Un engagement environnemental concret
Au-delà de la photographie, Durocher est un défenseur actif de l’environnement. Il a fondé Eko Haïti, promouvant des réchauds écologiques à combustible biologique, et collabore avec Wastek SA, entreprise transformant les déchets agricoles en briquettes à combustion propre.
Il a également participé aux efforts de secours et de reconstruction après le tremblement de terre de 2010 et l’ouragan Matthew, renforçant sa conviction que protéger la nature, c’est protéger la vie et la dignité humaine.

Ses photographies, réalisées sur trois décennies, documentent les montagnes, parcs nationaux et zones protégées d’Haïti, de la Citadelle et du Parc national de La Visite aux forêts du Sud et de la Grand’Anse. Chaque image raconte la coexistence entre les communautés et leur environnement.
« Mon travail n’est pas seulement artistique, il est spirituel. Chaque photo est un acte de respect et un rappel que nous faisons partie de quelque chose de bien plus grand que nous-mêmes », confie Durocher.
Une archive vivante de la biodiversité
Le portfolio de Durocher constitue une archive visuelle unique des espèces endémiques d’Haïti. Il est l’auteur de Les Oiseaux d’Haïti (2014) et de L’Herpétofaune d’Haïti (2015), combinant rigueur scientifique et expression artistique.
Ses expositions passées incluent Haïti Sauvage / Macaya au Zoo de Lunaret à Montpellier, France, et des collaborations avec l’ambassade de Suisse en Haïti, l’Université Quisqueya et la Fondasyon Konesans Libète (FOKAL).
« L’association de photos, de vidéos et de sons rend l’expérience véritablement captivante.
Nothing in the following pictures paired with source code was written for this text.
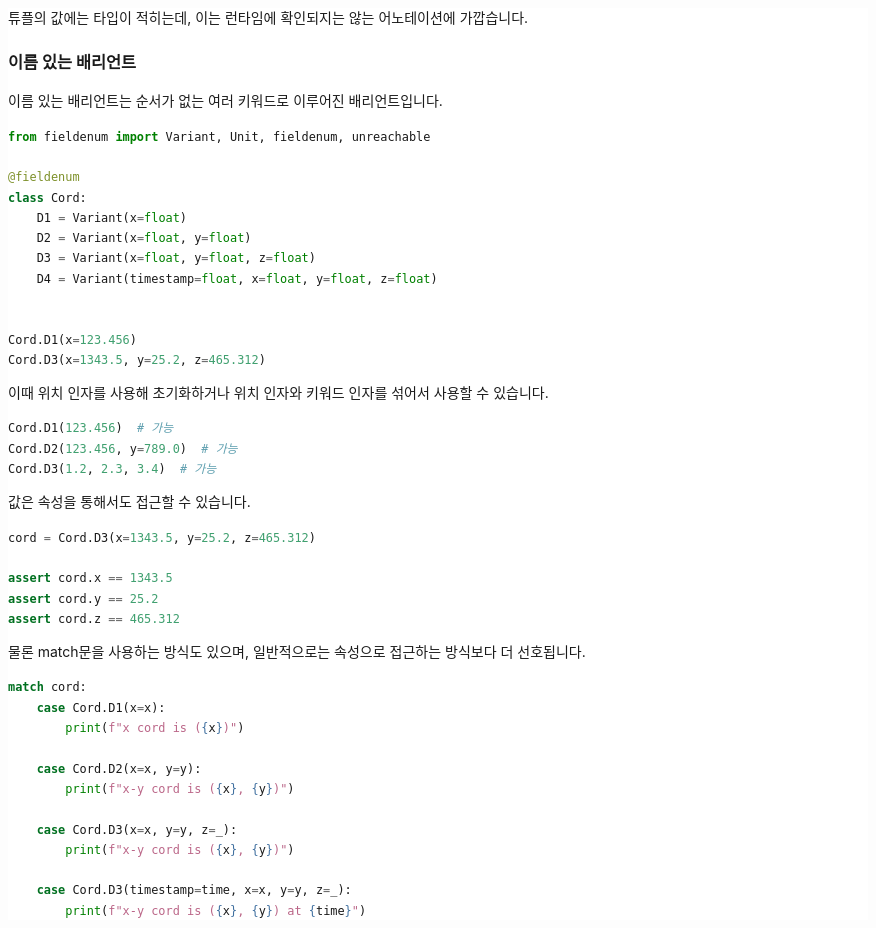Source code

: 튜플의 값에는 타입이 적히는데, 이는 런타임에 확인되지는 않는 어노테이션에 가깝습니다.

### 이름 있는 배리언트

이름 있는 배리언트는 순서가 없는 여러 키워드로 이루어진 배리언트입니다.

```python
from fieldenum import Variant, Unit, fieldenum, unreachable

@fieldenum
class Cord:
    D1 = Variant(x=float)
    D2 = Variant(x=float, y=float)
    D3 = Variant(x=float, y=float, z=float)
    D4 = Variant(timestamp=float, x=float, y=float, z=float)


Cord.D1(x=123.456)
Cord.D3(x=1343.5, y=25.2, z=465.312)
```

이때 위치 인자를 사용해 초기화하거나 위치 인자와 키워드 인자를 섞어서 사용할 수 있습니다.

```python
Cord.D1(123.456)  # 가능
Cord.D2(123.456, y=789.0)  # 가능
Cord.D3(1.2, 2.3, 3.4)  # 가능
```

값은 속성을 통해서도 접근할 수 있습니다.

```python
cord = Cord.D3(x=1343.5, y=25.2, z=465.312)

assert cord.x == 1343.5
assert cord.y == 25.2
assert cord.z == 465.312
```

물론 match문을 사용하는 방식도 있으며, 일반적으로는 속성으로 접근하는 방식보다 더 선호됩니다.

```python
match cord:
    case Cord.D1(x=x):
        print(f"x cord is ({x})")

    case Cord.D2(x=x, y=y):
        print(f"x-y cord is ({x}, {y})")

    case Cord.D3(x=x, y=y, z=_):
        print(f"x-y cord is ({x}, {y})")

    case Cord.D3(timestamp=time, x=x, y=y, z=_):
        print(f"x-y cord is ({x}, {y}) at {time}")
```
On se sent presque au cœur de la nature », note Frantz Louis, photographe et enseignant.
Haïti Sauvage 2025 est ainsi une rétrospective mais aussi un manifeste écologique, invitant les Haïtiens à repenser leur rapport à la nature et à protéger leur patrimoine vivant.
Une expérience immersive ouverte à tous
L’exposition est restée ouverte du 3 au 16 octobre 2025 au Centre culturel Haïti-Brésil, à une dizaine de kilomètres du centre de Port-au-Prince. Étudiants, familles et passionnés de nature ont été conviés à ce voyage sensoriel, célébrant la richesse naturelle et culturelle du pays.